YOUR GOAL: Copy out all the lines of the data that hold the word "using".

(Data items)
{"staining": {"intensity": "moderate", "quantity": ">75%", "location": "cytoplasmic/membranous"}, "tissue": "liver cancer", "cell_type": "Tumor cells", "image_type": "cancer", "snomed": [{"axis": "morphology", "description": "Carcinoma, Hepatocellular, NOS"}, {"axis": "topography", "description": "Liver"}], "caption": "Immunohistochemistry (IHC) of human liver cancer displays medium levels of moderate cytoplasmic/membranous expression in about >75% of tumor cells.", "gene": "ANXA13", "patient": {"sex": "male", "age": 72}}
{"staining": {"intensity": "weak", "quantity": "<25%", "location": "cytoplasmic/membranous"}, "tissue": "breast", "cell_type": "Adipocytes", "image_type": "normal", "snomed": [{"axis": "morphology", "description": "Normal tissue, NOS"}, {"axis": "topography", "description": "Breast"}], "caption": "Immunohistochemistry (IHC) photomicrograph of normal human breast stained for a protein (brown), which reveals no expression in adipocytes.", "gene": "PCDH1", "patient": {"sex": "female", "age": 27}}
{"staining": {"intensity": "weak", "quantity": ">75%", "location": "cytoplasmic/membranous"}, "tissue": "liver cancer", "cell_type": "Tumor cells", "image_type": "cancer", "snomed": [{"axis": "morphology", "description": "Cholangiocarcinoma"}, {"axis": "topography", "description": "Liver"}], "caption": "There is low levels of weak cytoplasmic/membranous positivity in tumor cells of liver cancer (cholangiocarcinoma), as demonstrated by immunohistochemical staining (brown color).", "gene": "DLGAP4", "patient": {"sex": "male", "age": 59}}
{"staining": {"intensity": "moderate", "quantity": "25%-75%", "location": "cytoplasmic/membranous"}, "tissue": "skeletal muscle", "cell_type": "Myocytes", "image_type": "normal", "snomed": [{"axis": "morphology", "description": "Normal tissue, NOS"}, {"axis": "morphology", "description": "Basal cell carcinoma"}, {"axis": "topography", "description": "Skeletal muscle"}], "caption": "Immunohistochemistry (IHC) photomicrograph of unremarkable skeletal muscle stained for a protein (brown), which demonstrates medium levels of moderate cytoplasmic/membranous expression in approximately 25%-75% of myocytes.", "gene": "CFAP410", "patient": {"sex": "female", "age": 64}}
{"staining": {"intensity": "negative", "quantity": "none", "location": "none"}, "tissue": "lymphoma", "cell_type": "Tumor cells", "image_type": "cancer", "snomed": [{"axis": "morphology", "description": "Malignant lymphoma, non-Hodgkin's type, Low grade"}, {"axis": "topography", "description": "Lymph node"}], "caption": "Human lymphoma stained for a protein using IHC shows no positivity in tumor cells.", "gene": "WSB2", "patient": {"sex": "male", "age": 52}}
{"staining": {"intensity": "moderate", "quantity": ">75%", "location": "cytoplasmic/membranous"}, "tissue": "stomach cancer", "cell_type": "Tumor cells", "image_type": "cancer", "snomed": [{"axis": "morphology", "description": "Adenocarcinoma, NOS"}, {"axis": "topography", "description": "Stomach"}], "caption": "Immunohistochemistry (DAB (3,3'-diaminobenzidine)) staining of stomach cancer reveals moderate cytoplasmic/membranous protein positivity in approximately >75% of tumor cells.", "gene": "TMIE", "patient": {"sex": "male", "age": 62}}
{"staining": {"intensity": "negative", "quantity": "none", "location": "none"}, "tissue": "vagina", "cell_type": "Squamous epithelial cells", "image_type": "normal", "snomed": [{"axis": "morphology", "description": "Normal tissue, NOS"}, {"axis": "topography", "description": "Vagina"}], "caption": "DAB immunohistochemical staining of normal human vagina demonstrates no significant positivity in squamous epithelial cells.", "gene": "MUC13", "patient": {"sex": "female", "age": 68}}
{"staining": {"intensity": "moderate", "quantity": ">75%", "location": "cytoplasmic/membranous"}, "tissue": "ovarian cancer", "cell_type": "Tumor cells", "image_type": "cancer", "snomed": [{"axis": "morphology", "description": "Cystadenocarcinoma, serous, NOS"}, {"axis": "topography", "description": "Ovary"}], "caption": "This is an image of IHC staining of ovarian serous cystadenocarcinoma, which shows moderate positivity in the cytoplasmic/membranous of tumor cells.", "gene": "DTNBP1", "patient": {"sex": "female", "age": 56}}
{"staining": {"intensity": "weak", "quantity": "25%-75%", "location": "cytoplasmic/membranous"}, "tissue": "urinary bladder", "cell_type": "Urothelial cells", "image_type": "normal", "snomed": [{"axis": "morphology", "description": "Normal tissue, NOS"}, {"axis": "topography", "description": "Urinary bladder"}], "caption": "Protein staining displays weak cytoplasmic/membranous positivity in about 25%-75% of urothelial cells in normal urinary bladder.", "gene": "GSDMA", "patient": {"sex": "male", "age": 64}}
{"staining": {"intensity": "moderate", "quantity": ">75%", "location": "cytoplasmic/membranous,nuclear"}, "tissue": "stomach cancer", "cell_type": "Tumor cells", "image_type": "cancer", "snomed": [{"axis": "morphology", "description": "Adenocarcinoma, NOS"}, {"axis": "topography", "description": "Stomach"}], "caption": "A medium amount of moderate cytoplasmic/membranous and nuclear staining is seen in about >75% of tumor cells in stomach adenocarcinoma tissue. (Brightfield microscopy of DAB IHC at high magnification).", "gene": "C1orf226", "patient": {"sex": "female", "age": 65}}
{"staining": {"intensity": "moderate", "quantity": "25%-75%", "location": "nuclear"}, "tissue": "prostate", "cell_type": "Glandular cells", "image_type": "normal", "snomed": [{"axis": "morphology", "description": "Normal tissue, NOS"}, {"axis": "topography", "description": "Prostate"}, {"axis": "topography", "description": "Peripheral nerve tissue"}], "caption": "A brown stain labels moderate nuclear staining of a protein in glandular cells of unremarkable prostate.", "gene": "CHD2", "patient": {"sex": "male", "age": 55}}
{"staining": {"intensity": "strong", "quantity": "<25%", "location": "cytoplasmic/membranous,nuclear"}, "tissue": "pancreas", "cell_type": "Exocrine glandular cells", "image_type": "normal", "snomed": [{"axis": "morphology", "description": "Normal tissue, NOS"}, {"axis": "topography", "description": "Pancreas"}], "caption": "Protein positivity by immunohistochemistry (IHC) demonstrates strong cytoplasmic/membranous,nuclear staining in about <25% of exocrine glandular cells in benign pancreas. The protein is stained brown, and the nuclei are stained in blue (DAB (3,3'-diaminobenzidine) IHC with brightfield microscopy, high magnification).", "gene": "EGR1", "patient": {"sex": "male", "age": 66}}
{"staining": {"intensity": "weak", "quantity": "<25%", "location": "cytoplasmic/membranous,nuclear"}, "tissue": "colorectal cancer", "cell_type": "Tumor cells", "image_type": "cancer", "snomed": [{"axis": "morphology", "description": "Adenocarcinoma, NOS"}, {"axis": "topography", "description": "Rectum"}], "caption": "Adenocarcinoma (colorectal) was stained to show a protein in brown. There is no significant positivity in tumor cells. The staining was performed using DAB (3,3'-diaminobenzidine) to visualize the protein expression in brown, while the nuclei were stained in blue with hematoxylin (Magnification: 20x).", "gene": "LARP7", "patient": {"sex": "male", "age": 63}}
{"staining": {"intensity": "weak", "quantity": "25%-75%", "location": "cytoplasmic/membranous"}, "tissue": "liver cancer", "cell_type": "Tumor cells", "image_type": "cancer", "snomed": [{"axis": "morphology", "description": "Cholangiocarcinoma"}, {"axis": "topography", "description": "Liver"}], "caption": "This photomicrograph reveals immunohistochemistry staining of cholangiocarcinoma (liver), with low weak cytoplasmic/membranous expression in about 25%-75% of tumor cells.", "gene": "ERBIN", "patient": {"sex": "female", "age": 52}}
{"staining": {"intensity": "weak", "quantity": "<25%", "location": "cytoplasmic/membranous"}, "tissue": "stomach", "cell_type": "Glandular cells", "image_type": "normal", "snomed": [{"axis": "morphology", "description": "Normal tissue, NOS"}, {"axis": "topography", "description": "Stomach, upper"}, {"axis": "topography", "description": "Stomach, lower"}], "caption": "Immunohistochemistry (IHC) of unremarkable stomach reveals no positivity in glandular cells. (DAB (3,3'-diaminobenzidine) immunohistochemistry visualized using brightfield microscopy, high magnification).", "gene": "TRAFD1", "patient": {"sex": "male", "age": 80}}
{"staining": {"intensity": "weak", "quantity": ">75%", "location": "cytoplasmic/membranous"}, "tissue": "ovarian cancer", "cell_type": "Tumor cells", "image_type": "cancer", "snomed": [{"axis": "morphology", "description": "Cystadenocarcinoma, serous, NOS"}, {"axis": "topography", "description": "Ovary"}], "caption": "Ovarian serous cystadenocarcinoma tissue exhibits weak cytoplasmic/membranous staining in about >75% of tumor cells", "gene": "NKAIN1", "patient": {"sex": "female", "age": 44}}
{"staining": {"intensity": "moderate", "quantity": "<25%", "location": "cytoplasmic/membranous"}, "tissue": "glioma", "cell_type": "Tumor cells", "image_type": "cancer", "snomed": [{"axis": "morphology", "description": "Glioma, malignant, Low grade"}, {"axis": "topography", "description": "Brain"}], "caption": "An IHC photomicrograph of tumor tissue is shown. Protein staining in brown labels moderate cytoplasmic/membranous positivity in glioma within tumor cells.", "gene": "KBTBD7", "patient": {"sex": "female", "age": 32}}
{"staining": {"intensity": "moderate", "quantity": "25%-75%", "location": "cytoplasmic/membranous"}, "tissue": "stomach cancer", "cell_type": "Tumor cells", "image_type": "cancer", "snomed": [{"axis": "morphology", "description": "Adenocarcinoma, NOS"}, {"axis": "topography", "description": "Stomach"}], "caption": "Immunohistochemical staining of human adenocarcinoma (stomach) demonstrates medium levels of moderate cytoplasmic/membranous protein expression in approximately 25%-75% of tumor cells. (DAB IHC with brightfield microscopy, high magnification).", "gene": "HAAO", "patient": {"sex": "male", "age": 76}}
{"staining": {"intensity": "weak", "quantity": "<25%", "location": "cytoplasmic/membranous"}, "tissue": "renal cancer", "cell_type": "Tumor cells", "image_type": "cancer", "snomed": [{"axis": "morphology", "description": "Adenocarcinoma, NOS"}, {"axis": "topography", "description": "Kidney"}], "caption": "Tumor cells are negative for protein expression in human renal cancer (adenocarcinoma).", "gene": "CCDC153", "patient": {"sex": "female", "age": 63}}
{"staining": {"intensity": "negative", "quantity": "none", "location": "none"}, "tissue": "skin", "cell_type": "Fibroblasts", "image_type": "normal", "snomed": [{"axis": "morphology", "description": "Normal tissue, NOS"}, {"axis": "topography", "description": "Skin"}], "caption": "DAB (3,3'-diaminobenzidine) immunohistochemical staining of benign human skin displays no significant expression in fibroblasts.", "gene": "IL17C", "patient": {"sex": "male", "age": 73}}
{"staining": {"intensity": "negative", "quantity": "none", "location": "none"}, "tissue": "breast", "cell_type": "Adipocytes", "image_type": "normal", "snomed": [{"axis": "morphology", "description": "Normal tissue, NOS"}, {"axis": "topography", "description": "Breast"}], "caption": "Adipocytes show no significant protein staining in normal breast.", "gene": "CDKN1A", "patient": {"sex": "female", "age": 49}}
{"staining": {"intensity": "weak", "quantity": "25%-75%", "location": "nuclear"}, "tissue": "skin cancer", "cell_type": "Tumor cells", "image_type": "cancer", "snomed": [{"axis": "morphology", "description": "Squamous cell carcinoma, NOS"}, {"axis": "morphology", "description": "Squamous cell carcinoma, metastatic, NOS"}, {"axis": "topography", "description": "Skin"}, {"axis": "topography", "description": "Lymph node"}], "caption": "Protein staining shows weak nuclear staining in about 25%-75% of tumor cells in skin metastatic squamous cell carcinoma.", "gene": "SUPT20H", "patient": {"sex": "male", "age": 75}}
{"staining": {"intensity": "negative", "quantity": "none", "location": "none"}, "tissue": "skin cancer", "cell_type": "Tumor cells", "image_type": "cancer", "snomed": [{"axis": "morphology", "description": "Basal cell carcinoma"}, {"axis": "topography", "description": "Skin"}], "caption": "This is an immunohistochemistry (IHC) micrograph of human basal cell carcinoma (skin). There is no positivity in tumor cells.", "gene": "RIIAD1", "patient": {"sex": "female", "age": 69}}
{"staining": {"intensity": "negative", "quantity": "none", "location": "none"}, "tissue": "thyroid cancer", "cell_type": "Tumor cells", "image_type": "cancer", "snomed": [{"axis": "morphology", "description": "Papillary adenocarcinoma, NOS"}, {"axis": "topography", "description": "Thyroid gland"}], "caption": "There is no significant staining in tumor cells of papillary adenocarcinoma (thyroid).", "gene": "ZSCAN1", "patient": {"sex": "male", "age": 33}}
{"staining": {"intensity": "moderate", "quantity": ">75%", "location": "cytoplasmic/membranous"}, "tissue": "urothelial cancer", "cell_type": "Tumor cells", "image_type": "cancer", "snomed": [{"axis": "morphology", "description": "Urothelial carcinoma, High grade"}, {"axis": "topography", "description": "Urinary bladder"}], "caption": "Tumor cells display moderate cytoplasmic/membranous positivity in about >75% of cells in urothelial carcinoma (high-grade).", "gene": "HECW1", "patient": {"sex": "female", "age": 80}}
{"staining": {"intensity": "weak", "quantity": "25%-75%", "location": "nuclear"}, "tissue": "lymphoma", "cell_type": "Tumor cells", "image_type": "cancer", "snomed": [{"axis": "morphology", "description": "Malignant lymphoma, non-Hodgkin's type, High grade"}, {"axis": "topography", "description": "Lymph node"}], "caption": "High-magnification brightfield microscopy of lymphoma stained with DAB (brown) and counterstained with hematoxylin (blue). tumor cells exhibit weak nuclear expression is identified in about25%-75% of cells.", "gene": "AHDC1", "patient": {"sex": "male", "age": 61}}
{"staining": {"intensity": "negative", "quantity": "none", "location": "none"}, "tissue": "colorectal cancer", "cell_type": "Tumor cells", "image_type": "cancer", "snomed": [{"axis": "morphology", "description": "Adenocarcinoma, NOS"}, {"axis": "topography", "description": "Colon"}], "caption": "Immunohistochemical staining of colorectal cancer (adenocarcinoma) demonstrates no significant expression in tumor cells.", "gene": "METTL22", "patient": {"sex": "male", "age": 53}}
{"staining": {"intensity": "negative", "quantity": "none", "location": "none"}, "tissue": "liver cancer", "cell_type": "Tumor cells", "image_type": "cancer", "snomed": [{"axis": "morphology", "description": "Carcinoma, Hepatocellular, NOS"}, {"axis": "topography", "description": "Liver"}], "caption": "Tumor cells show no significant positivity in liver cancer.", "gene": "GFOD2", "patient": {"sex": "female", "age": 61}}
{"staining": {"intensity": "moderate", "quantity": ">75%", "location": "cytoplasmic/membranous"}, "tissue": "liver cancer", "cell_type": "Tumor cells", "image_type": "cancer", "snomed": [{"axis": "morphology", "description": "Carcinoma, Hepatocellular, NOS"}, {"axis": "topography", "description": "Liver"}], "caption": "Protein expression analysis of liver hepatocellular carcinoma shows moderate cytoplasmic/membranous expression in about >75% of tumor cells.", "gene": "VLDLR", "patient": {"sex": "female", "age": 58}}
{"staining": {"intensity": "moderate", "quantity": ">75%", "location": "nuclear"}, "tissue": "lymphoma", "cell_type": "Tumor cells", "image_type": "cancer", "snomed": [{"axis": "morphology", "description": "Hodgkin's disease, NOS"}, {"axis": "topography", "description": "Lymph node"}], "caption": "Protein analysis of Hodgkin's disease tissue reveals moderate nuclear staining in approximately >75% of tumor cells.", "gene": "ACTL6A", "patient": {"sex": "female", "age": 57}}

RESPONSE TO THE TASK:
{"staining": {"intensity": "negative", "quantity": "none", "location": "none"}, "tissue": "lymphoma", "cell_type": "Tumor cells", "image_type": "cancer", "snomed": [{"axis": "morphology", "description": "Malignant lymphoma, non-Hodgkin's type, Low grade"}, {"axis": "topography", "description": "Lymph node"}], "caption": "Human lymphoma stained for a protein using IHC shows no positivity in tumor cells.", "gene": "WSB2", "patient": {"sex": "male", "age": 52}}
{"staining": {"intensity": "weak", "quantity": "<25%", "location": "cytoplasmic/membranous,nuclear"}, "tissue": "colorectal cancer", "cell_type": "Tumor cells", "image_type": "cancer", "snomed": [{"axis": "morphology", "description": "Adenocarcinoma, NOS"}, {"axis": "topography", "description": "Rectum"}], "caption": "Adenocarcinoma (colorectal) was stained to show a protein in brown. There is no significant positivity in tumor cells. The staining was performed using DAB (3,3'-diaminobenzidine) to visualize the protein expression in brown, while the nuclei were stained in blue with hematoxylin (Magnification: 20x).", "gene": "LARP7", "patient": {"sex": "male", "age": 63}}
{"staining": {"intensity": "weak", "quantity": "<25%", "location": "cytoplasmic/membranous"}, "tissue": "stomach", "cell_type": "Glandular cells", "image_type": "normal", "snomed": [{"axis": "morphology", "description": "Normal tissue, NOS"}, {"axis": "topography", "description": "Stomach, upper"}, {"axis": "topography", "description": "Stomach, lower"}], "caption": "Immunohistochemistry (IHC) of unremarkable stomach reveals no positivity in glandular cells. (DAB (3,3'-diaminobenzidine) immunohistochemistry visualized using brightfield microscopy, high magnification).", "gene": "TRAFD1", "patient": {"sex": "male", "age": 80}}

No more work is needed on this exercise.